Brenner claims to be opposed to Jewish, Arab and every other kind of nationalism. Perhaps he is so far from nationalism that he does not feel the need to avoid racial slurs, which he sprinkles throughout his writing. Thus, the inter-war Palestinian Arab leadership were not only “a parasitic upper class” but also “classic levantines” (Iron Wall p.57); and the Palestinian Arabs as a whole had a “low level of culture” (ibid p.65). As for the Jews:

“...the old Jewish slums were notoriously filthy; ‘Two Jews and one cheese make three smells’ was an old Polish proverb. Karl Marx was only being matter-of-fact when he remarked that ‘The Jews of Poland are the smeariest of all races’.” (ibid p.11).

For a self-proclaimed socialist to repeat anti-semitic Polish proverbs as matters of fact is simply incredible. Such remarks are frequent in Brenner and range from the paranoid: the suggestion that rich Jews control the US Democratic Party and thus American foreign policy — to the merely unpleasant — Agudat Israel demanding from the Likud “their pound of flesh” ( p.207) as the price for parliamentary support.

There is, then, a curious ambivalence in Brenner’s writing. He censures Zionism for despising Jews and on the other hand he clearly despises them himself. Similarly, he characterises the Zionist-Revisionists as near-fascists, and cites quotes from anti-revisionist Zionists to establish this. But he also argues that the Revisionists were the most authentic Zionists, closest to the inner logic of the movement.

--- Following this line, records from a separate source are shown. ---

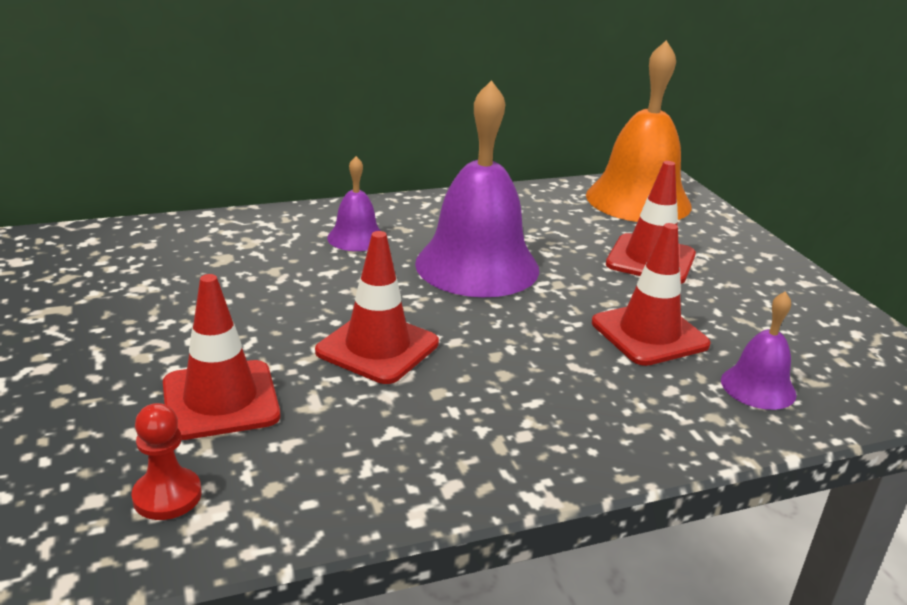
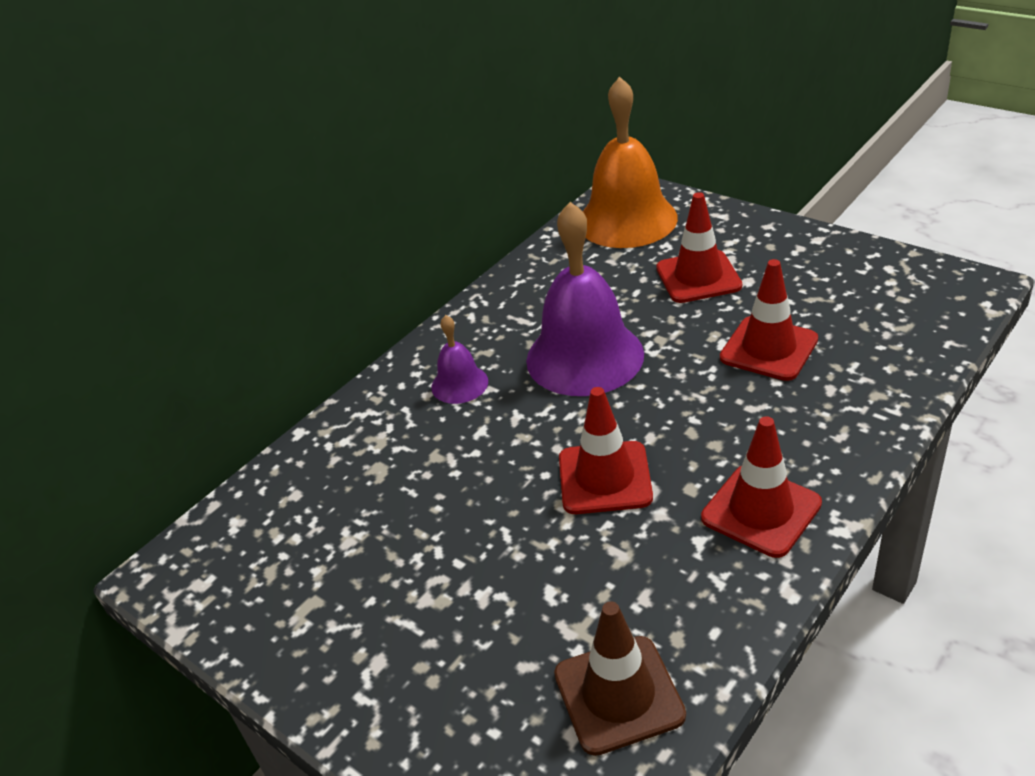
camera: 25 degrees left, 10 degrees up
(167, 496) = (618, 694): red pawn -> brown traffic cone
(220, 400) = (552, 597): red traffic cone -> red traffic cone (761, 511)
(758, 387) = (877, 353): purple bell -> none

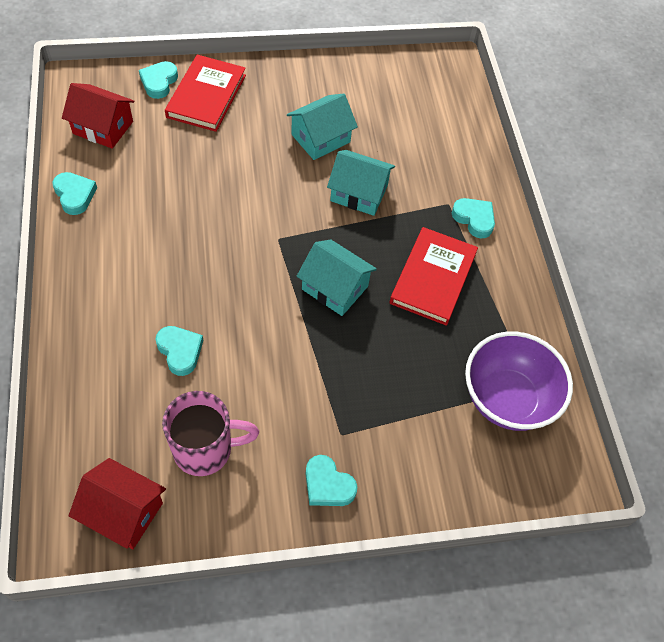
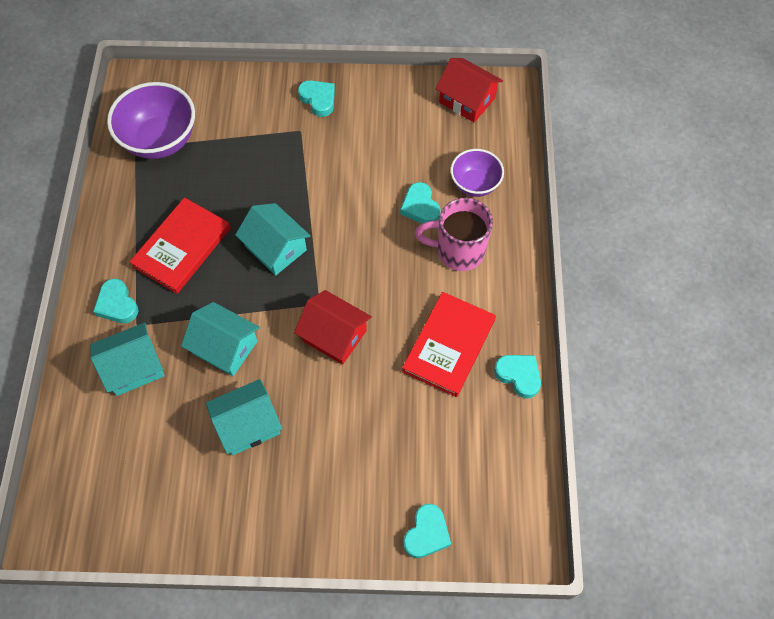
camera: 165 degrees left, 5 degrees up
(75, 195) = (519, 375): turquoise heart -> turquoise heart turned 150 degrees clockwise
(103, 127) = (493, 466): red house -> red house (334, 335)
(114, 387) = (475, 184): none -> purple bowl
(205, 449) = (405, 132): pink mug -> pink mug (458, 251)
(206, 96) = (371, 504): red book -> red book (449, 346)
(435, 170) = (134, 367): none -> turquoise house

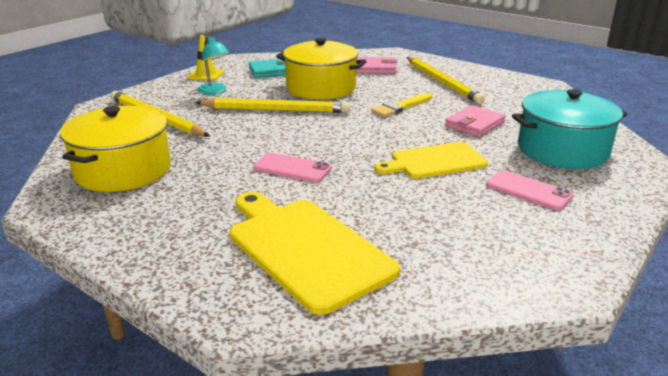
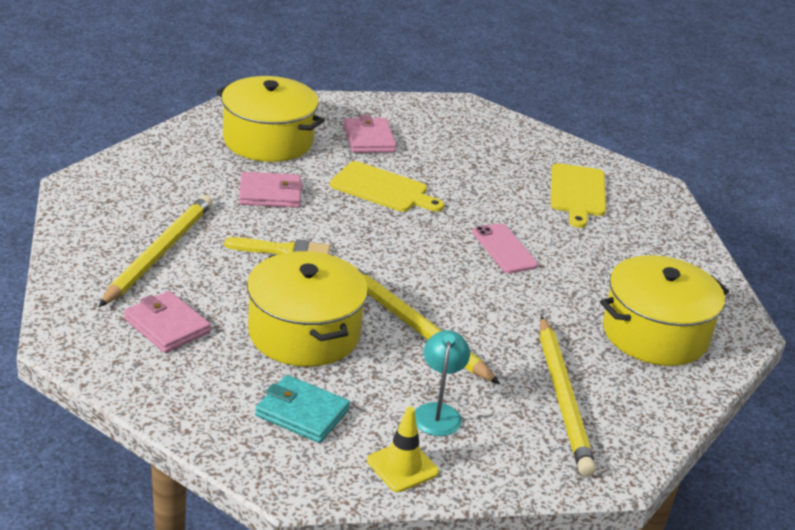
camera: 140 degrees left, 5 degrees up
(305, 249) = (578, 193): yellow cutting board -> yellow cutting board, size x0.66
(528, 190) = (369, 139): pink phone -> pink wallet
(562, 150) = (268, 140): turquoise pot -> yellow pot

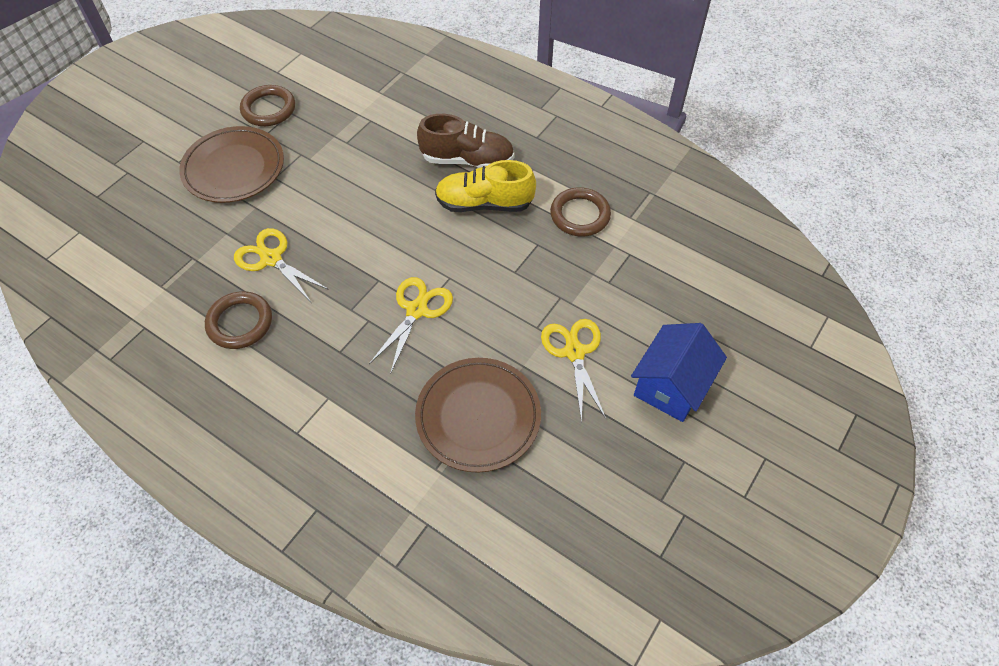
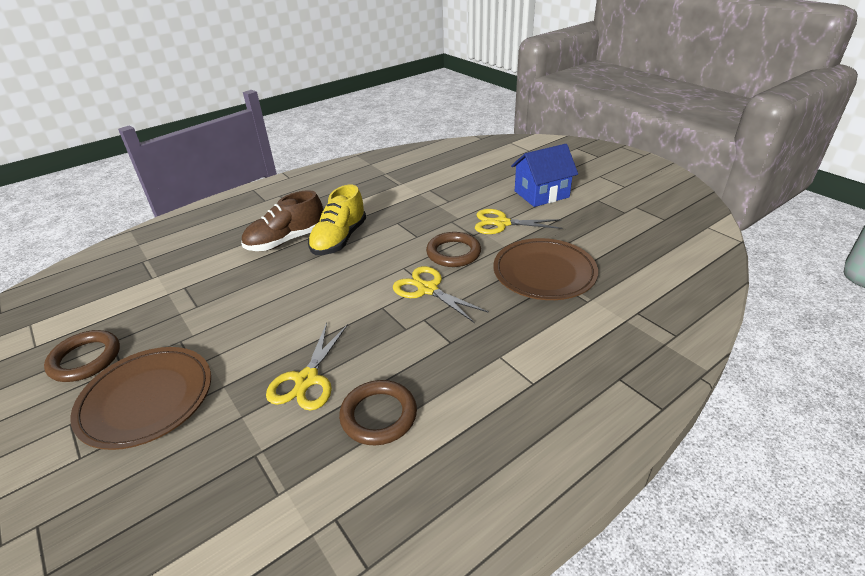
camera: 70 degrees left, 20 degrees down
(271, 259) = (307, 380): yellow scissors -> yellow scissors turned 45 degrees counterclockwise
(467, 160) = (286, 240): brown shoe -> brown shoe turned 150 degrees counterclockwise
(580, 215) = (382, 202): brown ring -> brown ring (453, 253)
(671, 386) = (541, 194): blue house -> blue house turned 75 degrees counterclockwise

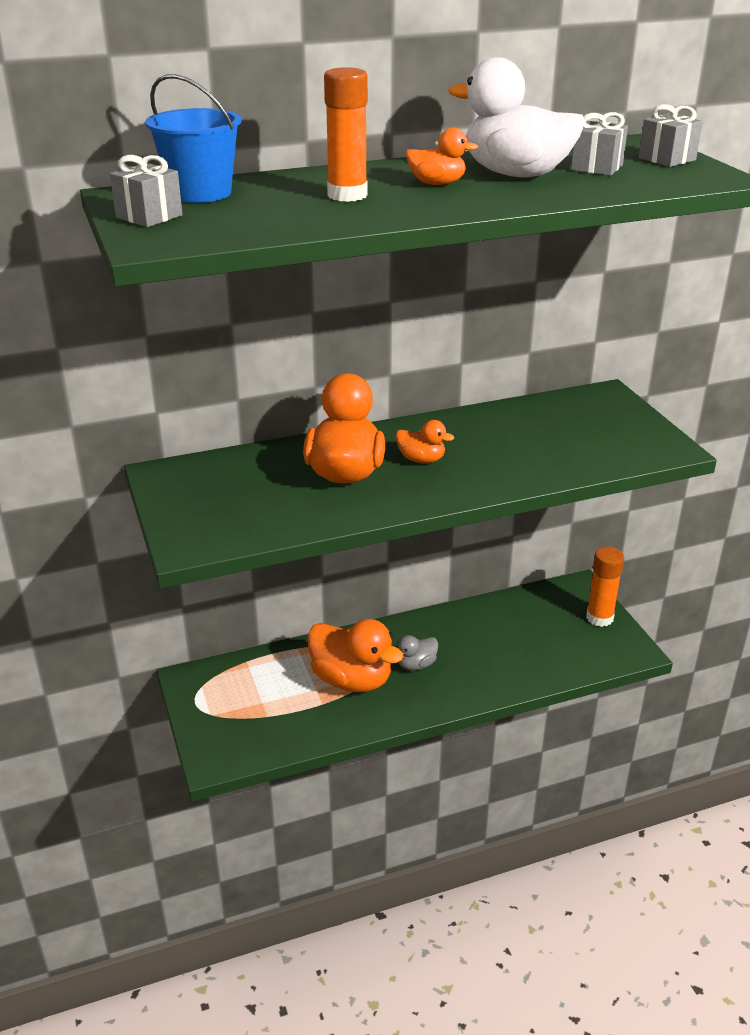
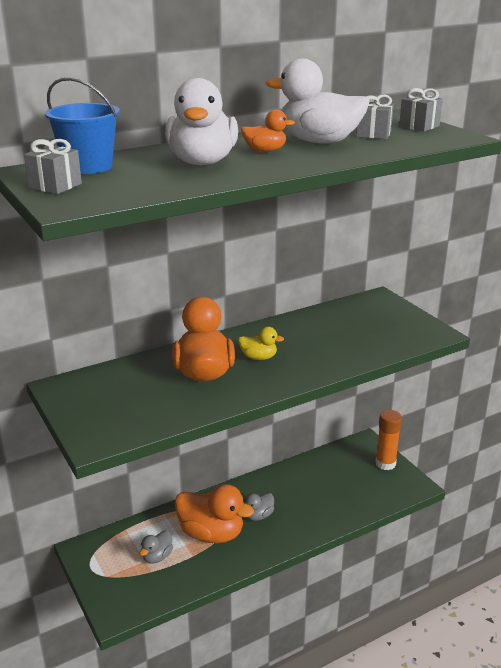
camera: 10 degrees left, 5 degrees down
(278, 699) = (157, 557): none -> grey duck
(347, 195) = (202, 162): orange glue stick -> white duck
(421, 459) = (258, 357): orange duck -> yellow duck

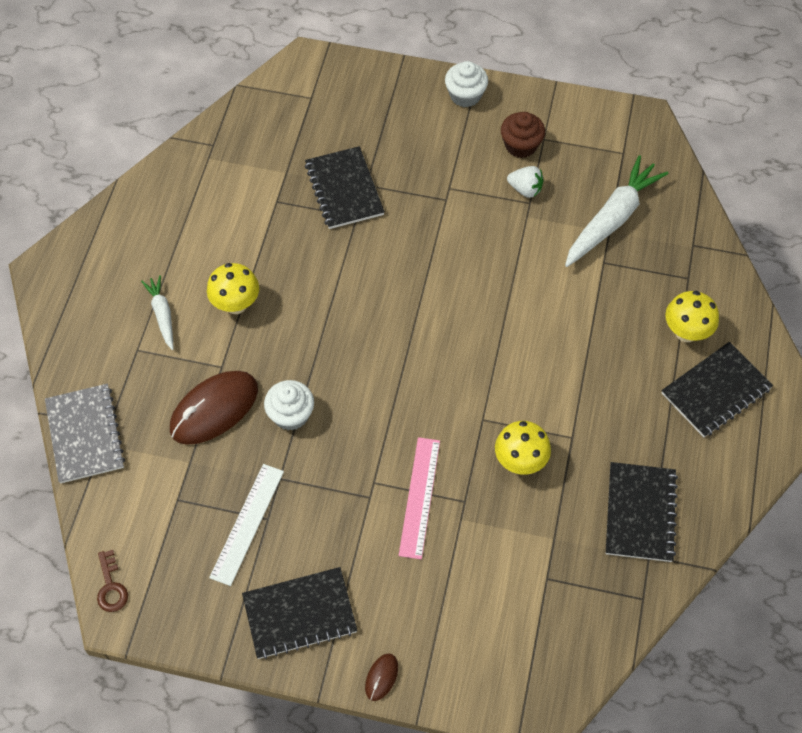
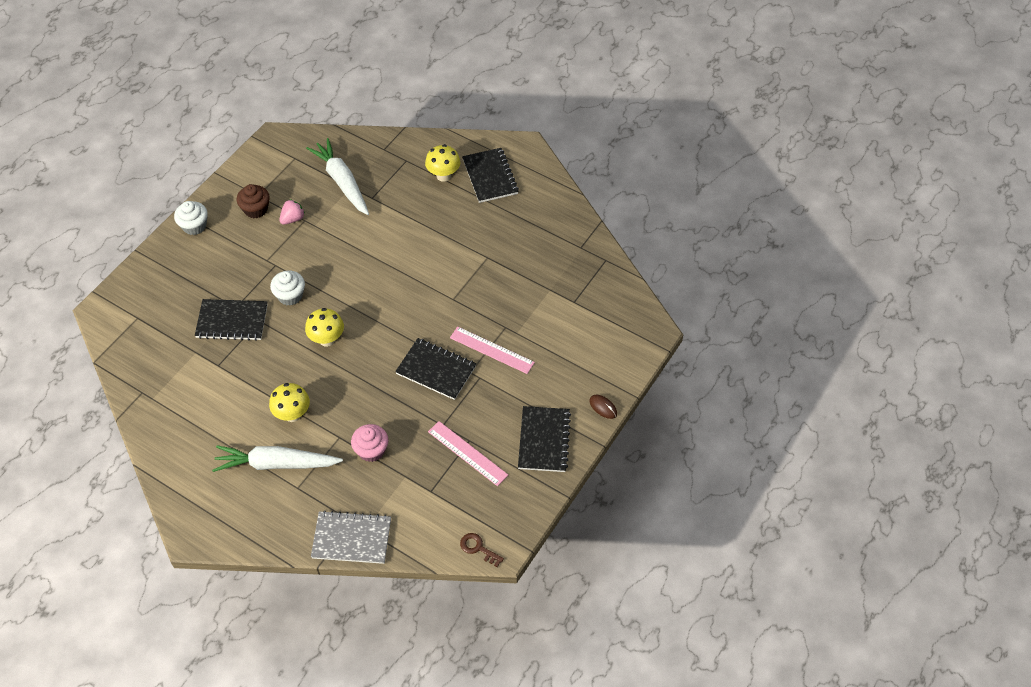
camera: 70 degrees left, 5 degrees down
(111, 586) = (478, 548): brown key -> brown key turned 150 degrees counterclockwise
(162, 314) = (276, 464): white carrot -> white carrot, size x1.86
(214, 409) = (371, 450): brown mouse -> pink cupcake
(247, 523) = (467, 453): white ruler -> pink ruler
(291, 414) = (398, 405): white cupcake -> white cupcake (290, 295)
(520, 462) = (491, 289): yellow mushroom -> yellow mushroom (327, 339)
(525, 189) = (293, 219): white strawberry -> pink strawberry
(640, 513) = (552, 242): black notebook -> black notebook (436, 370)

The opposition of the Labour Zionists to Revisionism, of which good use is made in proving the latter to be reactionaries, is then dismissed as either bad faith or false consciousness. Either Labour’s disagreements with Jabotinsky’s followers were entirely tactical, a contest over who should control the colonialist venture — or the left simply did not appreciate, as Brenner can appreciate, that they were really just logical Zionist-Revisionists.

For a Marxist, Brenner places enormous weight on his own ability to critically examine other people’s psyches across the years. This ability is not restricted to the minds of Labour Zionists; Brenner also “shows” that Betar was Fascist by reference to the mental states of a hypothetical “average Betari” (ZAD, p.114).

We are also offered a psycho­analysis of Jabotinsky: “… there was nothing ambig­uous about Jabotinsky’s oral fixation... he hated mathematics and was always undisciplined as a student the infallible signs of oral fixation ...He had other stigmata of the fixation ...he became hopelessly addicted to detective stories and westerns.” (Iron Wall, p.6).

This is the sort of thing that gets psychoanalysis a bad name. It reveals, too, that underneath the glossy covers Brenner’s work is every bit as crankish as former attempts to construct a “socialist” version of historical revisionism.

Why, then, has it any credibility? A comment by Isaac Deutscher offers a clue:

“The anti-Zionist urged the Jews to trust their gentile environment, to help the ‘progressive forces’ in that environment … and so hope that those forces would effectively defend the Jews against anti-semitism...

“The Zionists on the other hand dwelt on the deep-seated hatred of non-Jews and urged the Jews to trust their future to nobody except their own state. In this controversy Zionism has scored a terrible victory, one which it could neither wish nor expect.” (The Non-Jewish Jew , p.91).

Brenner, like most socialists, wishes that this victory had not happened. But instead of thinking seriously about what kind of socialist strategy could win the Jews away from Zionism, he constructs a fantasy-world in which the Zionists did wish for and expect the holocaust, and in which the most fanatical Jewish nationalists were, in reality, ardent anti-semites.

All of this would undoubtedly be an interesting case-study for psychoanalysts. Marxists would be better off by turning to Nathan Weinstock’s Zionism: False Messiah.